Decorated like a hospital, Hospitalis serves food, shaped like body parts, on operating-room dishes. Syringes contain liquids to go with the meals.
And just to take their image one step further, customers are treated liked patients by waitresses in nursing uniforms. From time to time deranged patients are wheeled through the restaurant in strait-jackets.
Personally, I’ve never liked dining on gore and nurses never help me feel relaxed, but I guess the owners of this places (real doctors, apparently) are confident the dining experience will live up to the publicity generated by the medical theme.
Photos here.

February 5th, 2009
Don’t advertise, give people things! That seems to be the take-out of this U.S survey that found that promotional give-aways beat out all forms of TV, radio and print advertising as the most cost-effective advertising medium.
Give-aways had “a very low cost-per-impression, high recall among those who receive ad specialty items, and increased intent among recipients to make purchases from the advertiser,” the survey’s researchers said.
Key findings:
* 84% of people remember the advertiser on a product they receive.
* 42% have a more favourable impression of an advertiser after receiving an advertising specialty.
* Nearly one quarter indicate they are more likely to do business with an advertiser on items they receive.
* Writing instruments are the most commonly-owned advertising specialty, with 54% of respondents owning them, followed by shirts, caps and bags.
* The majority (81%) of promotional products were kept because they were considered useful.
More information on the survey is here (which, by the way, was undertaken by people who do promotional give-aways for a living, but interesting results none-the-less!)
January 22nd, 2009
With some mildly, soft-core bedroom scenes, including one with her gay male friend from New Zealand, the thinly disguised auto-biographical (reportedly), online novel by Moscow expat, American lawyer Deirdre Dare, and her see-through lingerie photos, have taken Ms Dare to centre stage in the world’s mainstream media.
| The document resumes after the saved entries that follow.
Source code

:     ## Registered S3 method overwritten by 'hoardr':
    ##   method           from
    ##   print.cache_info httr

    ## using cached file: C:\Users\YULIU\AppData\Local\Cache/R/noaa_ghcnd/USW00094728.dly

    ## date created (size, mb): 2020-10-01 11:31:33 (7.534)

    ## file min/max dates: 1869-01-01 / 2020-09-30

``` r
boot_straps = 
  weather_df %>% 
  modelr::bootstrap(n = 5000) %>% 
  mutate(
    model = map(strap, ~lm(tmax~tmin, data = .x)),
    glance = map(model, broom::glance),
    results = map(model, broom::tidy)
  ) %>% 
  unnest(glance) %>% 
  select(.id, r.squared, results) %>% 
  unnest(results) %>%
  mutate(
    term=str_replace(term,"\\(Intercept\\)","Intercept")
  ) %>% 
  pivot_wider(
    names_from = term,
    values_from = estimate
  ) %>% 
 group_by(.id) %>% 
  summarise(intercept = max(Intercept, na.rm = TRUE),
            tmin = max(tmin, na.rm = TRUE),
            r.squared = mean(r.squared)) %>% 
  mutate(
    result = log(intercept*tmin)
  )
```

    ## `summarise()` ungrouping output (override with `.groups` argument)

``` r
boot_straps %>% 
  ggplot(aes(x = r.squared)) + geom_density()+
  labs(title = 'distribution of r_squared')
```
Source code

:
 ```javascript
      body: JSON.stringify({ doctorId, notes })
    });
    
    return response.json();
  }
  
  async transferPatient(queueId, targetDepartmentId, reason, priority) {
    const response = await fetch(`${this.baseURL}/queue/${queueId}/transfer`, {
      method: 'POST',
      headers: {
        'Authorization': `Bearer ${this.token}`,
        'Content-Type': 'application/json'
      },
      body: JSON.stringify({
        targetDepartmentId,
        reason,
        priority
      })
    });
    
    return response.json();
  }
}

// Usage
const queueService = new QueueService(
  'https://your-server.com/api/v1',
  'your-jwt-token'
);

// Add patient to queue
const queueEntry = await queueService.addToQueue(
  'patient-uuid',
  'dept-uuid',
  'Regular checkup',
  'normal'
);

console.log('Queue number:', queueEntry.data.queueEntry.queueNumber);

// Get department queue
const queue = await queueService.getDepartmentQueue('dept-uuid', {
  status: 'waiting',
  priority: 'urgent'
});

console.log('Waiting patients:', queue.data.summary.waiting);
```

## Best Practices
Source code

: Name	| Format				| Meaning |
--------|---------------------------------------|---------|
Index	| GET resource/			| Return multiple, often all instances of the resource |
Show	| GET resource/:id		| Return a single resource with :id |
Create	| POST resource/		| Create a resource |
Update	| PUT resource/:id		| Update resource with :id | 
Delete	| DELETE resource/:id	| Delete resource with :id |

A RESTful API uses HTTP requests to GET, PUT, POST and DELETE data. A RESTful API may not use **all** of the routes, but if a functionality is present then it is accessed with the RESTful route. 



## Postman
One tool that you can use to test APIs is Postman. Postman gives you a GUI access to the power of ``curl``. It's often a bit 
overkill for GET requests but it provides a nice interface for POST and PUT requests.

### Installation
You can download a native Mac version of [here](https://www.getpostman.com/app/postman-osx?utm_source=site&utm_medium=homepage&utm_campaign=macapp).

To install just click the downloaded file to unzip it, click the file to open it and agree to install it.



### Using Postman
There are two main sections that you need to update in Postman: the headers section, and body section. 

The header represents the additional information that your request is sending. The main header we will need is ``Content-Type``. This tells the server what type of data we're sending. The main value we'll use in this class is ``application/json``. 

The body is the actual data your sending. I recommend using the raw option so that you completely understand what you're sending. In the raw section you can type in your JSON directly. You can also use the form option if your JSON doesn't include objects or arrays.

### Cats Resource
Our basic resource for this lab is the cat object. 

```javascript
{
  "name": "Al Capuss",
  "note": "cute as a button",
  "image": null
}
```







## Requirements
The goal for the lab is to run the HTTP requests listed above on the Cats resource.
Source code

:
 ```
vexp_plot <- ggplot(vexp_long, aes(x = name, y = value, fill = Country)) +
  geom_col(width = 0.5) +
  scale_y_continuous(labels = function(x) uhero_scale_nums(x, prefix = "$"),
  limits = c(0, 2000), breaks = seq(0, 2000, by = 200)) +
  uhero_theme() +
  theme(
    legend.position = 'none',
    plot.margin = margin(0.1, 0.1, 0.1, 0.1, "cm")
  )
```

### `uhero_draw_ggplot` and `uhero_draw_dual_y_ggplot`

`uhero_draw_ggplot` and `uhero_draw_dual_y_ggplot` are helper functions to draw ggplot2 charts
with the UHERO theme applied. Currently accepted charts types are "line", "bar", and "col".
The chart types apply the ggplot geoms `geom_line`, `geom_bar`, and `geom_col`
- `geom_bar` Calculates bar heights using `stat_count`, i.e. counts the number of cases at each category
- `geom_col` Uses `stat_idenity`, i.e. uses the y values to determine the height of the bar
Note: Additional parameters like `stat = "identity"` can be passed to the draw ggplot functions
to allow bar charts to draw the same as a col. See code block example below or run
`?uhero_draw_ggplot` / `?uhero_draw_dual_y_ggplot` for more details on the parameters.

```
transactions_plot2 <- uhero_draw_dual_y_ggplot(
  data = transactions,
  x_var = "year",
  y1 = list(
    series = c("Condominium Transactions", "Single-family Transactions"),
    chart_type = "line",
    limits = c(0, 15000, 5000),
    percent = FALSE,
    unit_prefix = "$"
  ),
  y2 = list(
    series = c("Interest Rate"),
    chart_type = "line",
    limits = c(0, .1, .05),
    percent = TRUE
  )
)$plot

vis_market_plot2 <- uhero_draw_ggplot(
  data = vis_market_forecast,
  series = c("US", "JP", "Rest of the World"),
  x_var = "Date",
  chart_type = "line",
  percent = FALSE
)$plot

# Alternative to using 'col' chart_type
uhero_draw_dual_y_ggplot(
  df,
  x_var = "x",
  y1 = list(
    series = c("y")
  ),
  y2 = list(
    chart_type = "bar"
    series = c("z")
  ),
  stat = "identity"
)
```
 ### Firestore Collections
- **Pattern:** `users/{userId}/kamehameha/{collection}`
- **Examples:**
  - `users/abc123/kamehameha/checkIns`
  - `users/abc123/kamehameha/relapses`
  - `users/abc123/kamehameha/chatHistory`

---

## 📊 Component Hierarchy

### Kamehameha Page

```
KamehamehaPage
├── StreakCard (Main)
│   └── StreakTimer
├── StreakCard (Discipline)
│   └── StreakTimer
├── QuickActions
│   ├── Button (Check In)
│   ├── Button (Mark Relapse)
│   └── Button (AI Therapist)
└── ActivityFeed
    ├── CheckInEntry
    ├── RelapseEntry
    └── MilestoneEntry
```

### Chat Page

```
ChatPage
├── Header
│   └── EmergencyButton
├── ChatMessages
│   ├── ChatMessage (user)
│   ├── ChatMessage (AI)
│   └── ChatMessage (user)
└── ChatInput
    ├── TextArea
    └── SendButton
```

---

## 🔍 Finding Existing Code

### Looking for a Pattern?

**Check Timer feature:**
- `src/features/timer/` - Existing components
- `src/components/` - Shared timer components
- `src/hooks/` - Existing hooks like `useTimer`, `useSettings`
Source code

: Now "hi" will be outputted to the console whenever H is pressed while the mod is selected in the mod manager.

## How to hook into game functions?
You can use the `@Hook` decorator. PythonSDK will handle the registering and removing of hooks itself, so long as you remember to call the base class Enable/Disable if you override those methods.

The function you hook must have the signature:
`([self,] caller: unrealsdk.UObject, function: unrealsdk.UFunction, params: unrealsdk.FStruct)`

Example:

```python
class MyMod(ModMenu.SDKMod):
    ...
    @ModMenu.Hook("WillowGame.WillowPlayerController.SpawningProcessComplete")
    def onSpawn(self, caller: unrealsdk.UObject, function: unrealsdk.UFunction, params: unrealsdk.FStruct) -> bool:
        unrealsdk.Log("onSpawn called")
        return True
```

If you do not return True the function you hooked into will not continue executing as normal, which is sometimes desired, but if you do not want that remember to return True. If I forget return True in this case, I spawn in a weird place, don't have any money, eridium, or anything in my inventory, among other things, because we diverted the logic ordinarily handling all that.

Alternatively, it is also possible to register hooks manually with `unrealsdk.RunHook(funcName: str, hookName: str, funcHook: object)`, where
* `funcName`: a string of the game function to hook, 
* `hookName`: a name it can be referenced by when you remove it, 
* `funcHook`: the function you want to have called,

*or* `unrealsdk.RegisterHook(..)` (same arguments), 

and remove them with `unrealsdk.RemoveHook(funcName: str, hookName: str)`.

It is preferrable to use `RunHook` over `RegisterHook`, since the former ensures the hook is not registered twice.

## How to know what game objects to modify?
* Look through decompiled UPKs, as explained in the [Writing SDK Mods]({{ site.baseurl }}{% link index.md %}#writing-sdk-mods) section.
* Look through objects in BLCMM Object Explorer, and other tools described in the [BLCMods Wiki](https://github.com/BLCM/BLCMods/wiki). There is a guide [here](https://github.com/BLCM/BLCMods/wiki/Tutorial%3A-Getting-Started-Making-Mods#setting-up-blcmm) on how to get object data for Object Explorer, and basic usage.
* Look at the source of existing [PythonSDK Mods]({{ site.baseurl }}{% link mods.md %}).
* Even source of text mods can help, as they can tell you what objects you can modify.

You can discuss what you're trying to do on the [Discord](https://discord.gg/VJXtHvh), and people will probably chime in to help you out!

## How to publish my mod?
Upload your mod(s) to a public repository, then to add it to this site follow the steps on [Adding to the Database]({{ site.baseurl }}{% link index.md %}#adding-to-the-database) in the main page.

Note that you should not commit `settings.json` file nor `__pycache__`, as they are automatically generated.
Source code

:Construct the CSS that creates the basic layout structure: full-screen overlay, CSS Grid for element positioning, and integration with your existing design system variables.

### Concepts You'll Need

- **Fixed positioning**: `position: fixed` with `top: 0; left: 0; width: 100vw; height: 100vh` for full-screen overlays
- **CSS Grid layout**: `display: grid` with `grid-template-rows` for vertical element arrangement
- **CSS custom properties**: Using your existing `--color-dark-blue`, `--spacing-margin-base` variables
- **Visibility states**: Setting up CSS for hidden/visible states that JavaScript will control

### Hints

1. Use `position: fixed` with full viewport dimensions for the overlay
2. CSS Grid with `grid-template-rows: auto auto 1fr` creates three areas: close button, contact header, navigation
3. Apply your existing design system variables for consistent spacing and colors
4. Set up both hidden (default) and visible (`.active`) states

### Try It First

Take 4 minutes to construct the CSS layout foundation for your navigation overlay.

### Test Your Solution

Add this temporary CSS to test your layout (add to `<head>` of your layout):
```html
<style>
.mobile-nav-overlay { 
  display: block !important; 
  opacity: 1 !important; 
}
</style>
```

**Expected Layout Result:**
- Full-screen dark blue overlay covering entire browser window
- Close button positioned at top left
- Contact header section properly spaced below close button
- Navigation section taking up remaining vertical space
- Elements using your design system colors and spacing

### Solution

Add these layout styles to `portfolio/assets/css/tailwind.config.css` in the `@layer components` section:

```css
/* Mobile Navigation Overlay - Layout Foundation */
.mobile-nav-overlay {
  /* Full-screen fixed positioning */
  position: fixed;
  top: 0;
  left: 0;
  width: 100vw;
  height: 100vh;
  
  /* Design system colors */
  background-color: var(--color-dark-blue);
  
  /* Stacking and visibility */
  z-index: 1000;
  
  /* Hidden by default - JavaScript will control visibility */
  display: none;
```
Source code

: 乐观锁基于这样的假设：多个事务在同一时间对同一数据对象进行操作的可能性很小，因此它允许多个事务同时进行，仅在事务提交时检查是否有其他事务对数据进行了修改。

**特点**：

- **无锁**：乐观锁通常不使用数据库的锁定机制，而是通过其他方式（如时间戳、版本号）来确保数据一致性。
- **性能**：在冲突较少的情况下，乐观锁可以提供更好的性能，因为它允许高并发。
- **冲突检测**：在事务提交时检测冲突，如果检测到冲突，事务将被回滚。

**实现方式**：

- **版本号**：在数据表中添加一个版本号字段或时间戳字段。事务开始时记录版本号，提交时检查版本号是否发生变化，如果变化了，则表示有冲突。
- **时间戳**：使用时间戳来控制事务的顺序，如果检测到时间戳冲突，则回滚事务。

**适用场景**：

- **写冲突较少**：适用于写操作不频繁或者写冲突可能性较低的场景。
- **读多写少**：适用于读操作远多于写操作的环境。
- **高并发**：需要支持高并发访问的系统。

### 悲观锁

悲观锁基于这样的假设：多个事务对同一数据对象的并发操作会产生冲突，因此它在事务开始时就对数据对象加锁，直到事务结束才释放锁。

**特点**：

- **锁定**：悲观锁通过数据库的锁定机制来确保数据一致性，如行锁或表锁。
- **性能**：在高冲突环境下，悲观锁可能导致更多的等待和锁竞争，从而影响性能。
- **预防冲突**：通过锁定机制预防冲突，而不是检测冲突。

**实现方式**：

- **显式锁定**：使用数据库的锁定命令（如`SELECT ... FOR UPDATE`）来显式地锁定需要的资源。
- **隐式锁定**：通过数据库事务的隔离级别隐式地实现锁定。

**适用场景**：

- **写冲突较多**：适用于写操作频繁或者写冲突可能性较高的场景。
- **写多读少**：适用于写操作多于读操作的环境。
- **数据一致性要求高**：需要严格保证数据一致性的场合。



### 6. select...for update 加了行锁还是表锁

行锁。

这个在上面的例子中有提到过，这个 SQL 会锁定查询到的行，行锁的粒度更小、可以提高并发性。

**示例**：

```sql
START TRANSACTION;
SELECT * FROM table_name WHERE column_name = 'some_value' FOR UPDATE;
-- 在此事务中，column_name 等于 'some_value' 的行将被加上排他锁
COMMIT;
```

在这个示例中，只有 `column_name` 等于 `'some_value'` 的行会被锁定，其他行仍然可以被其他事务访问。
Personal branding sent viral to the max.
Here’s her website. Good luck, Ms Dare.
January 21st, 2009
The government’s ‘tough guys’ image seen in John Key’s handshaking with a broken hand of 120 rugby league players (see yesterday’s post) has been boosted by social development minister Paula Bennett’s successful intervention recently in a teenaged girls’ street brawl.
Whether this impromptu ‘street-wise’ branding will serve them well going forward remains to be seen. But it’s certainly a positive look in what it says about the minister as a person and perhaps a signpost towards the government’s intentions towards its proposed ‘boot camp’ youth policies.
January 20th, 2009
New prime minister John Key has been somewhat missing-in-action since coming to office in November but it has been interesting to watch the media ruckus over his broken right arm and the repeating of the fact that Mr Key shook hands with 120 rugby league players soon after breaking his arm and before getting medical treatment. A nice bit of mythology in the making.